►

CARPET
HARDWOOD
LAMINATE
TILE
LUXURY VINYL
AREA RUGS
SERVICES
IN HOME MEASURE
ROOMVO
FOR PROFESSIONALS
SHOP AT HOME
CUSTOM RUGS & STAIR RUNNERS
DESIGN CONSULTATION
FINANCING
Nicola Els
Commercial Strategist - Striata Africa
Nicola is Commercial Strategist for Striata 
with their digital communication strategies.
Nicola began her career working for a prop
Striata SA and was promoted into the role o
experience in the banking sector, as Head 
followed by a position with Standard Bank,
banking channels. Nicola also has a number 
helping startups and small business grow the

◄

PROBLEM STATEMENT: Every line that holds the word "banking" should be copied from the listing.

ANSWER FOR THE TASK:
experience in the banking sector, as Head 
banking channels. Nicola also has a number 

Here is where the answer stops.